_Exercise aim_
Report only the number of lines in the rows below that contain the word "many". Treat uppercase and lowercase letters as distinct.

_Exercise materials_
......

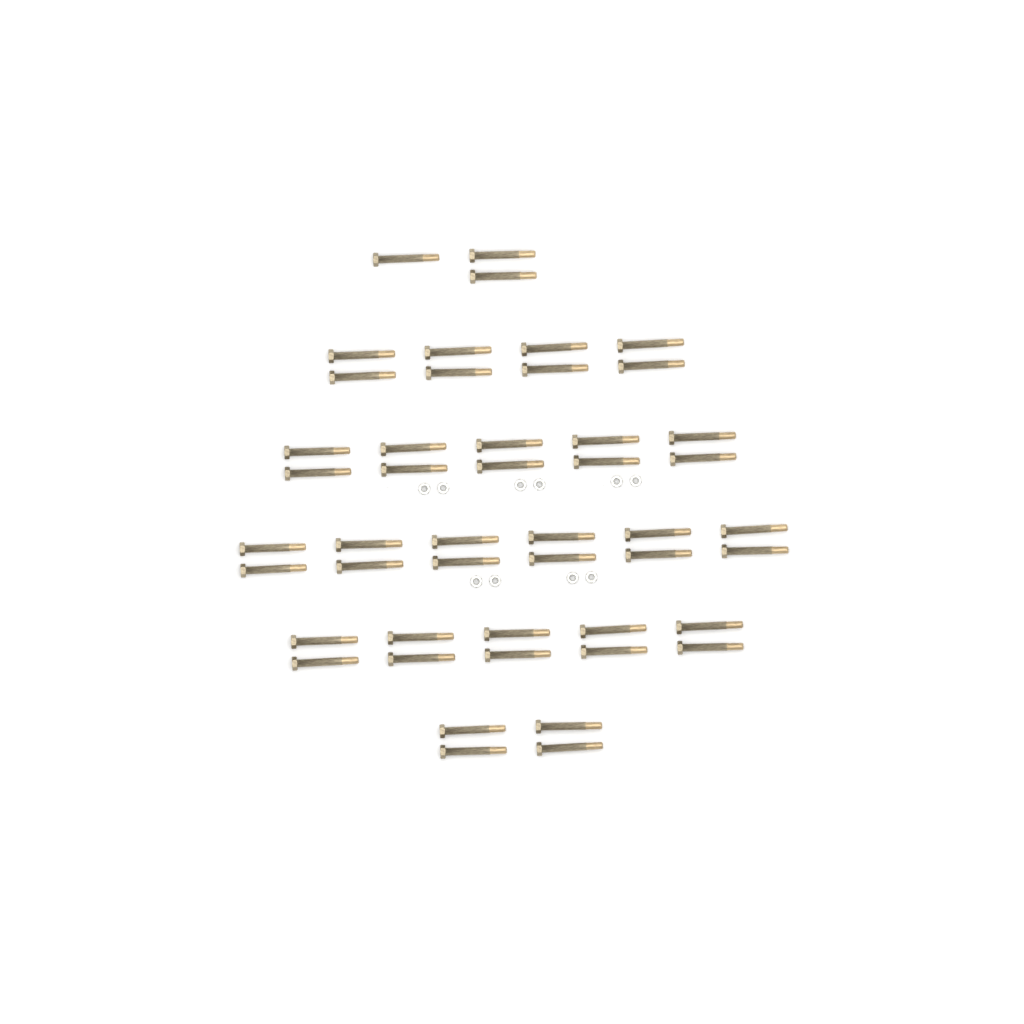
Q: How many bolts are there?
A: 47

......

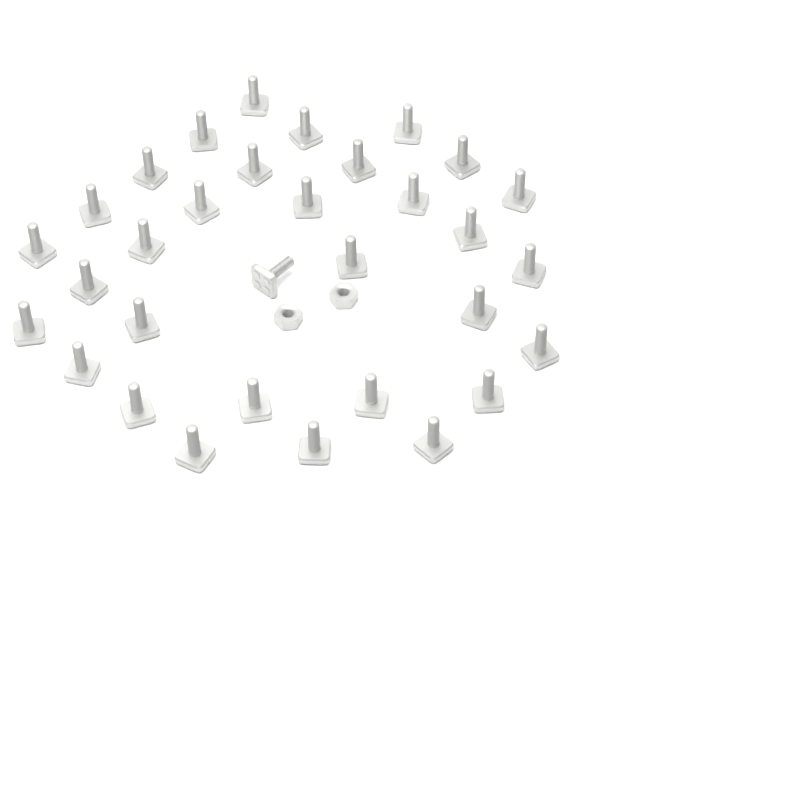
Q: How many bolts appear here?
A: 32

......

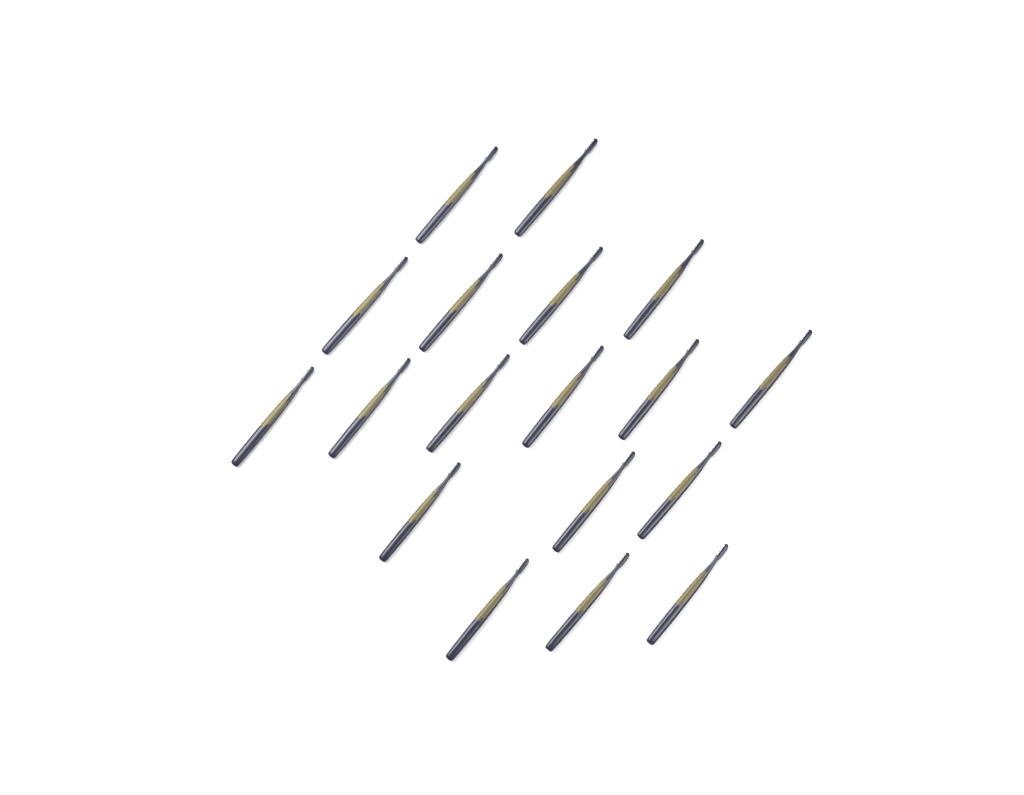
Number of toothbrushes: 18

......

_The answer_
2